Section 1: The Design Philosophy¶
/*!
Provides the definition of low level arguments from CLI flags.
*/
/// A collection of "low level" arguments.
///
/// The "low level" here is meant to constrain this type to be as close to the
/// actual CLI flags and arguments as possible. Namely, other than some
/// convenience types to help validate flag values and deal with overrides
/// between flags, these low level arguments do not contain any higher level
/// abstractions.
///
/// Another self-imposed constraint is that populating low level arguments
/// should not require anything other than validating what the user has
/// provided. For example, low level arguments should not contain a
/// `HyperlinkConfig`, since in order to get a full configuration, one needs to
/// discover the hostname of the current system (which might require running a
/// binary or a syscall).
LowArgs vs HiArgs:
| Aspect | LowArgs | HiArgs |
|---|---|---|
| Contains | Raw flag values | Computed configuration |
| Validation | Syntax only | Semantic + environmental |
| Can fail due to | Invalid flag values | Missing files, platform issues |
| --help works when | Always | Always (uses LowArgs only) |
Section 2: The LowArgs Struct¶
#[derive(Debug, Default)]
pub(crate) struct LowArgs {
// Essential arguments.
pub(crate) special: Option<SpecialMode>,
pub(crate) mode: Mode,
pub(crate) positional: Vec<OsString>,
pub(crate) patterns: Vec<PatternSource>,
// Everything else, sorted lexicographically.

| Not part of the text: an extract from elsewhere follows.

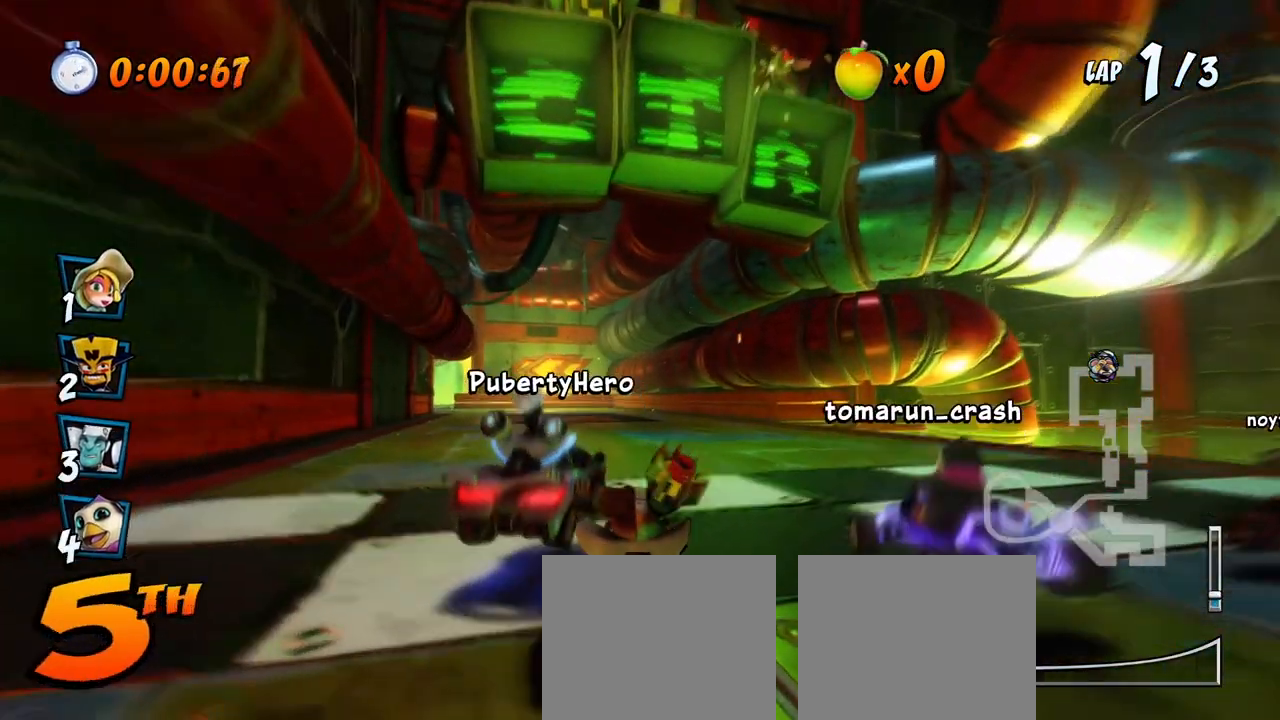
{"buttons": ["CROSS", "R2", "DPAD_RIGHT"], "left_stick": "center", "events": [[17, "DPAD_UP", "down"], [33, "DPAD_LEFT", "up"], [33, "DPAD_RIGHT", "down"], [33, "DPAD_UP", "up"]]}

pub(crate) binary: BinaryMode,
pub(crate) boundary: Option<BoundaryMode>,
pub(crate) buffer: BufferMode,
pub(crate) byte_offset: bool,
pub(crate) case: CaseMode,
pub(crate) color: ColorChoice,
pub(crate) colors: Vec<UserColorSpec>,
pub(crate) column: Option<bool>,
pub(crate) context: ContextMode,
// ... ~60 more fields
pub(crate) threads: Option<usize>,
pub(crate) trim: bool,
pub(crate) type_changes: Vec<TypeChange>,
pub(crate) unrestricted: usize,
pub(crate) vimgrep: bool,
pub(crate) with_filename: Option<bool>,
}
Field categories:
| Category | Examples | Count |
|---|---|---|
| Essential | mode, patterns, positional | 4 |
| Display | color, heading, line_number | ~15 |
| Search | case, boundary, multiline | ~10 |
| Filter | globs, type_changes, hidden | ~15 |
| Performance | threads, mmap, max_filesize | ~10 |
| Ignore rules | no_ignore_*, follow | ~10 |
Section 3: SpecialMode — The Short-Circuit Cases¶
/// A "special" mode that supercedes everything else.
///
/// When one of these modes is present, it overrides everything else and causes
/// ripgrep to short-circuit.
#[derive(Clone, Copy, Debug, Eq, PartialEq)]
pub(crate) enum SpecialMode {
/// Show a condensed version of "help" output.
/// Corresponds to the `-h` flag.
HelpShort,
/// Shows a very verbose version of the "help" output.
/// Corresponds to the `--help` flag.
HelpLong,
/// Show condensed version information. e.g., `ripgrep x.y.z`.
VersionShort,
/// Show verbose version information including build features.
VersionLong,
/// Show PCRE2's version information.
VersionPCRE2,
}
Usage in main.rs:
fn run(result: ParseResult<HiArgs>) -> anyhow::Result<ExitCode> {
let args = match result {
ParseResult::Err(err) => return Err(err),
ParseResult::Special(mode) => return special(mode), // Short-circuit!
ParseResult::Ok(args) => args,
};
// ... normal processing
}
Section 4: Mode — What Ripgrep Should Do¶
/// The overall mode that ripgrep should operate in.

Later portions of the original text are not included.